Task » Begin at the line below that has "Figure 1. Cross-section view of the YASA". Stop after the line that has "Fig. 10. Second-order", repeating each line exactly and leaving out the pictures.

Saved data entries
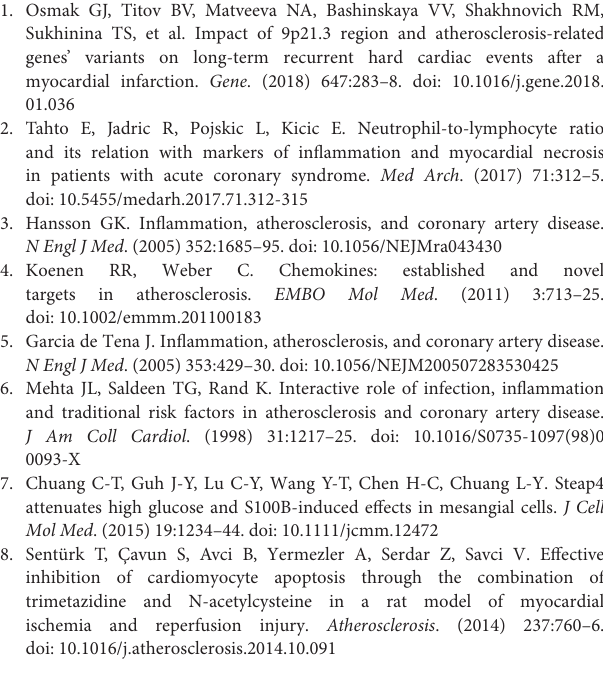
FIGURE 5 | analysis of mRNA level of RAGE–NF κ B–IL1 β /IL6 in neutrophils with S100B, sicontrol and siRAGE. (E) Untransfected or transfected neutrophils with a control siRNA vector or siRAGE to enable the overexpression of the S100B fusion protein, control siRNA, or siRAGE were subjected to the transwell chamber migration assay. Cells that had migrated to the lower surface of the transwell chamber were stained with crystal violet and counted under a microscope. Representative microscopic images are shown. The column chart shows mean numbers of migrated cells in three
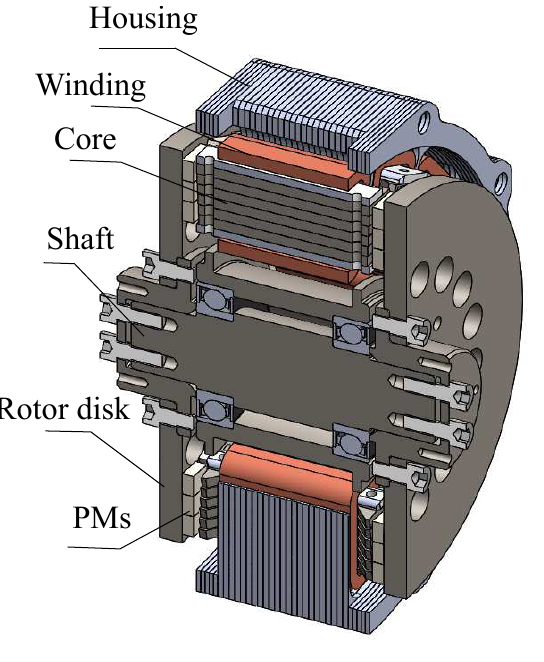
Figure 1. Cross-section view of the YASA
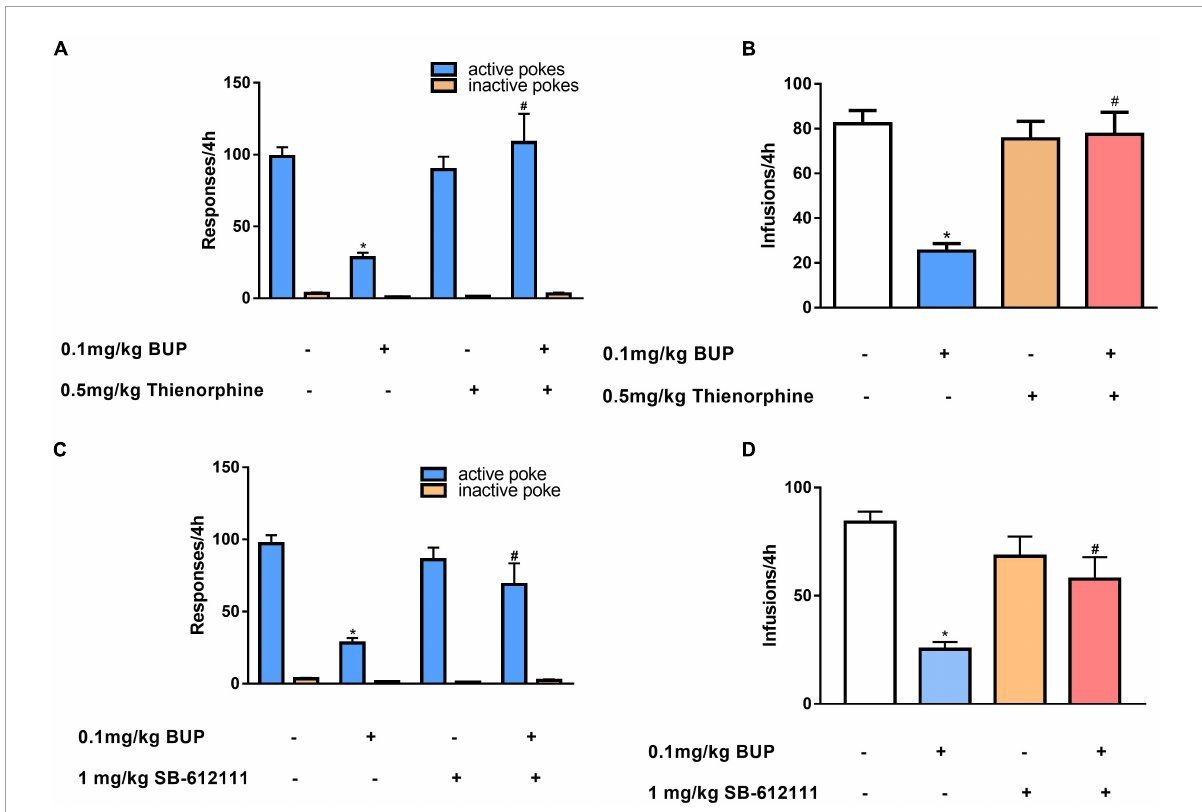
FIGURE3 Effects of thienorphine and SB-612111 on inhibitory action of buprenorphine on methamphetamine self-administration. Data are presented as means ± SEM. The effects of thienorphine pretreatment (0.5 mg/kg, s.c.) with buprenorphine on active or inactive response (A) and total infusions (B) during METH self-administration under FR1 schedule of reinforcement. Buprenorphine reduced the active responses and infusions, thienorphine combined with buprenorphine reversed the inhibitory action of buprenorphine, but thienorphine alone did not affect the responses and infusions. The effects of SB-612111 pretreatment (1mg/kg, s.c.) with buprenorphine on the responses (C) and METH infusions (D) . SB-612111 reversed the inhibitory action of buprenorphine on the active responses and METH infusions, but it alone failed to affect the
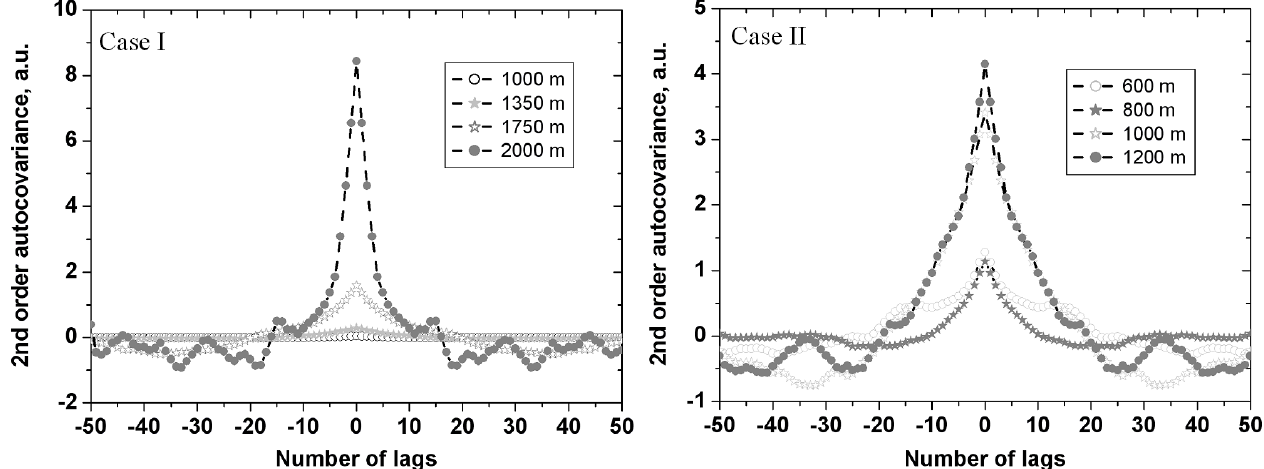
Fig. 10. Second-order autocovariance functions for four different heights for case I (left) and case II (right). The inertial range is resolved by only 5–7 data points. One lag corresponds to a shift of 10s of the time series in the autocovariance function.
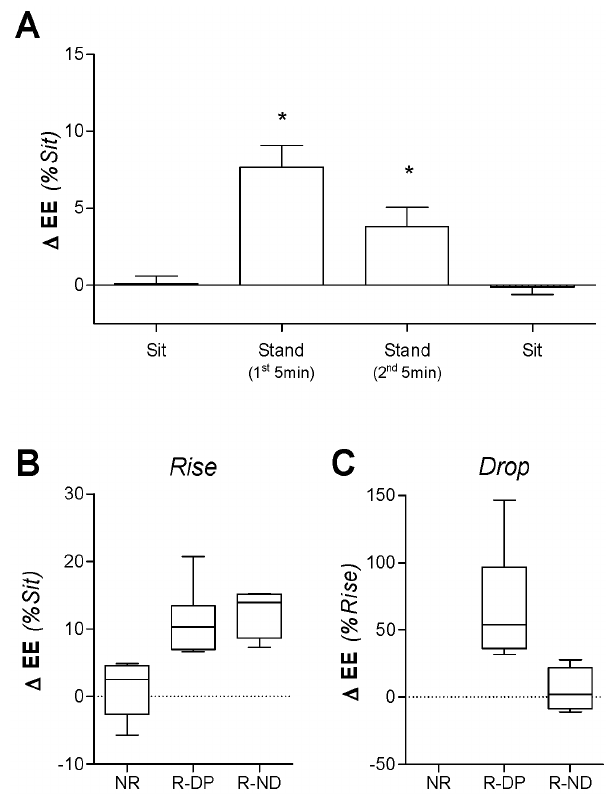
Figure 2. Energy expenditure (EE) during sitting and steady- state (SS) standing. Mean 6 SEM energy expenditure (EE) during sitting and steady-state (SS) standing, expressed as percentage change relative to mean sitting EE (Panel A); *statistically significant from baseline as assessed by repeated-measures ANOVA followed by Dunnett’s multiple comparison tests. In the present study the percentage change from the mean sitting value to the mean of the first 5 min of the SS-standing period is referred to as ‘‘rise’’ from sitting value. The percentage change from the mean of the first 5 min to the mean of the second 5 min of the SS-standing period is referred to as ‘‘drop’’ to sitting value. Box and whisker plot comparing rise (Panel B) and drop (Panel C) for each EE response group. NR=Non-Responders, R-DP=Responder Droppers, R-ND=Responder Non-Droppers.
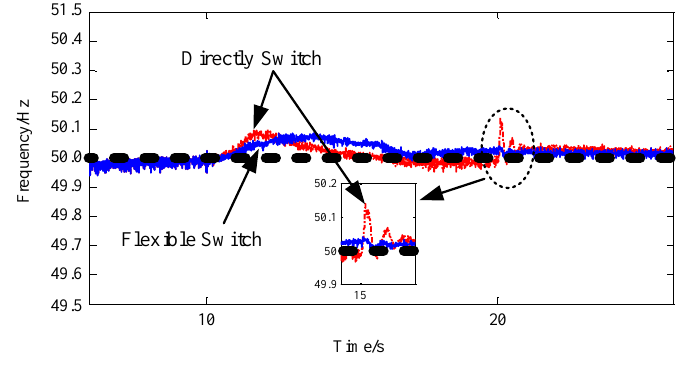
Figure 10. Effect of the flexible switch method.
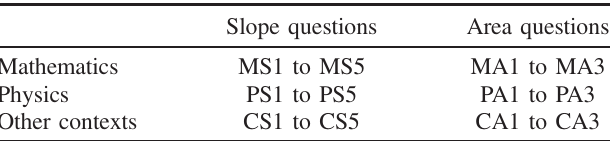
TABLE I. Labels of questions in the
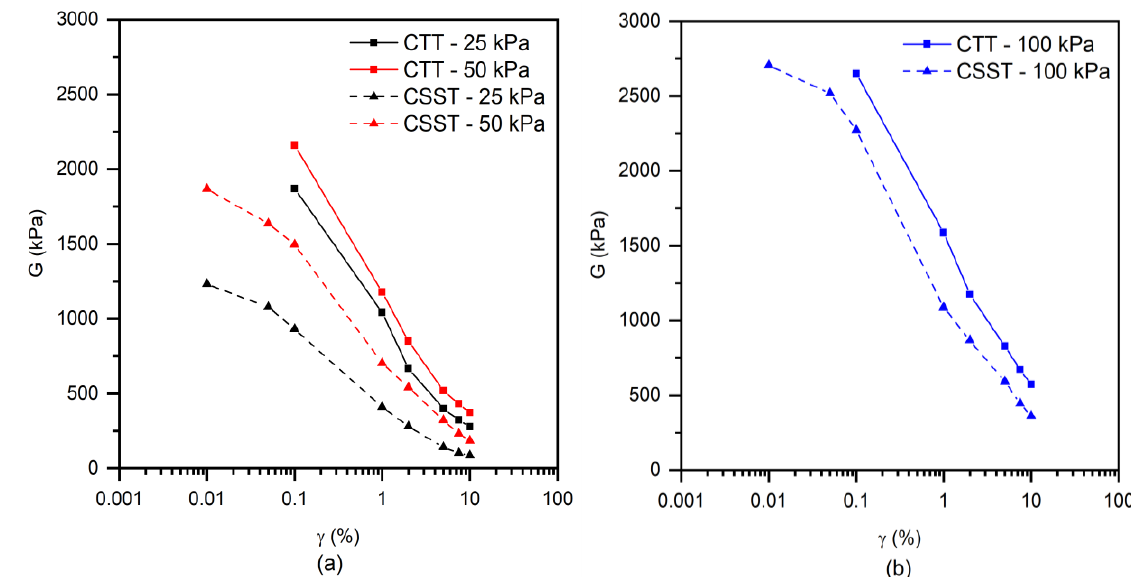
Figure 5. Backbone curves at different consolidation stresses from ( a ) CTTs and ( b ) CSSTs. tests.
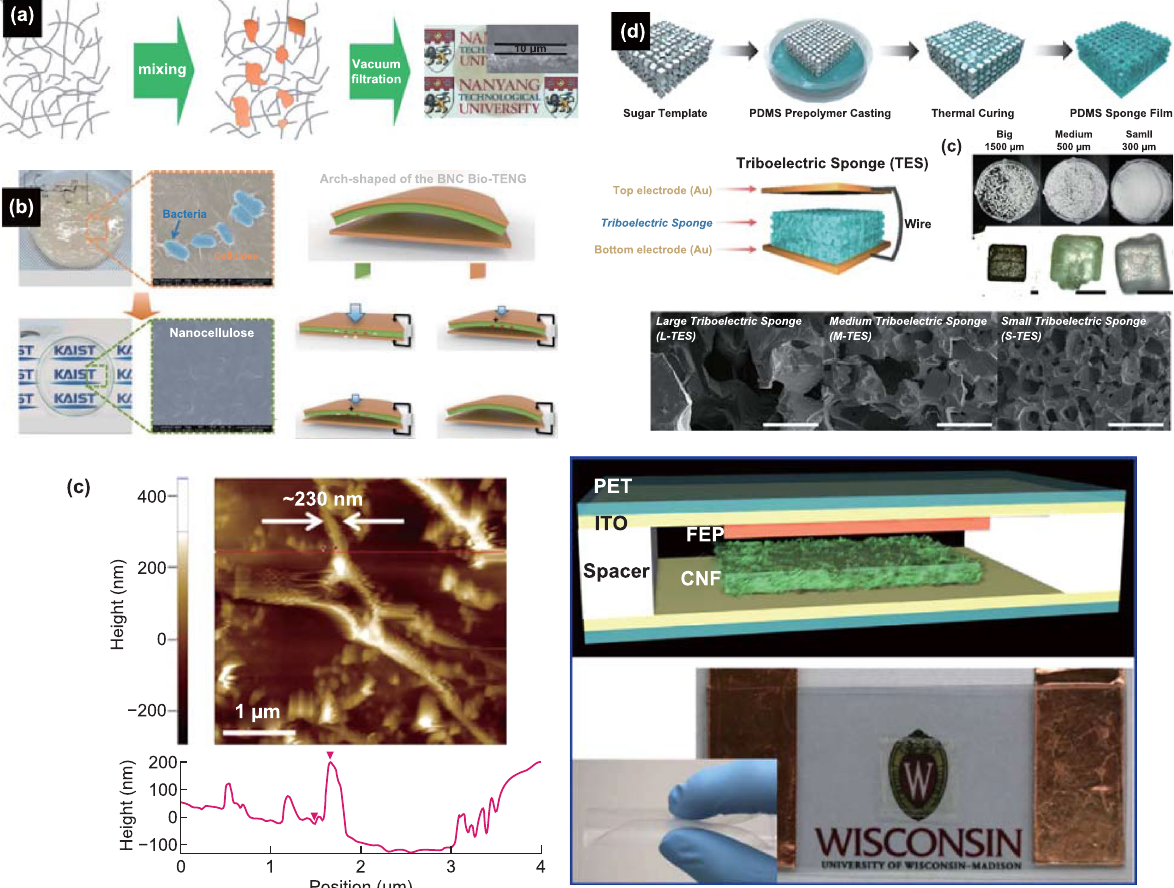
Fig. 3 Products of processing of plants used to design TENGs: a cellulose/phosphorene hybrid TENG preparation and transparency demonstra‑ tion. Reprinted with permission from Ref. [72]. Copyright (2017) Wiley‑VCH Verlag GmbH & Co. KGaA, Weinheim. b Demonstration of a bacterial nanocellulose‑based TENG. Reprinted with permission from Ref. [78]. Copyright (2017) Published by Elsevier Ltd. c Surface struc‑ ture, schematic illustration and demonstration of the transparency of a TENG based on cellulose nanofibrils. Reprinted with permission from Ref. [82]. Copyright (2016) Published by Elsevier Ltd. d Sponge TENG fabricated by 3D soft lithography using sugar particles. Reprinted with permission from Ref. [86]. Copyright (2016) Wiley‑VCH Verlag GmbH & Co. KGaA,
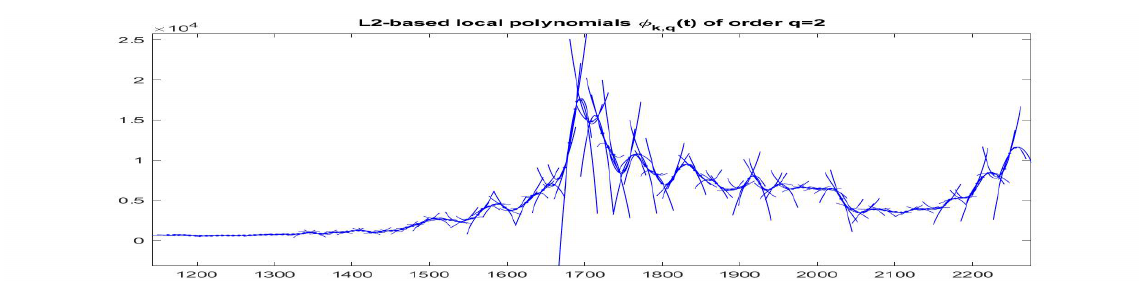
Figure 22. L 2 -norm F-transform components of order 1 for Bitcoin series. The fuzzy r -partition is P b with r = 3.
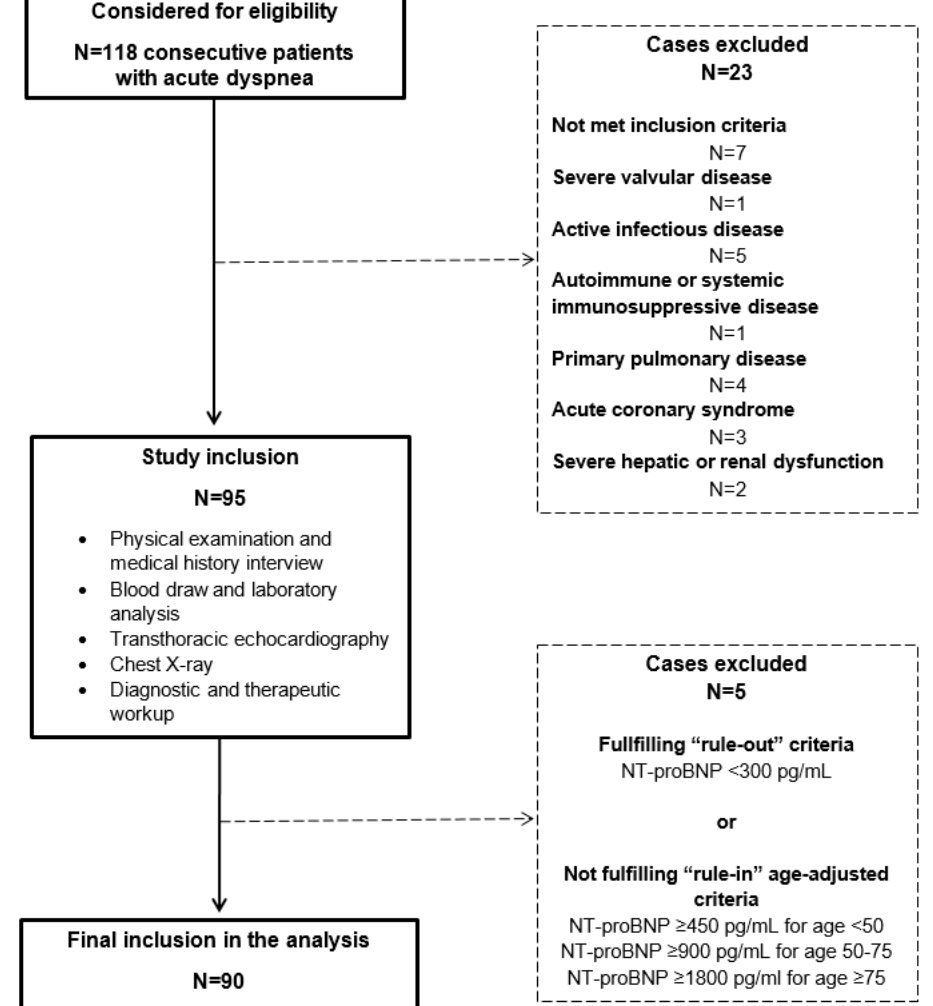
Figure 1. Flowchart of the CATSTAT-HF study.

Answer space »
Figure 1. Cross-section view of the YASA
FIGURE3 Effects of thienorphine and SB-612111 on inhibitory action of buprenorphine on methamphetamine self-administration. Data are presented as means ± SEM. The effects of thienorphine pretreatment (0.5 mg/kg, s.c.) with buprenorphine on active or inactive response (A) and total infusions (B) during METH self-administration under FR1 schedule of reinforcement. Buprenorphine reduced the active responses and infusions, thienorphine combined with buprenorphine reversed the inhibitory action of buprenorphine, but thienorphine alone did not affect the responses and infusions. The effects of SB-612111 pretreatment (1mg/kg, s.c.) with buprenorphine on the responses (C) and METH infusions (D) . SB-612111 reversed the inhibitory action of buprenorphine on the active responses and METH infusions, but it alone failed to affect the
Fig. 10. Second-order autocovariance functions for four different heights for case I (left) and case II (right). The inertial range is resolved by only 5–7 data points. One lag corresponds to a shift of 10s of the time series in the autocovariance function.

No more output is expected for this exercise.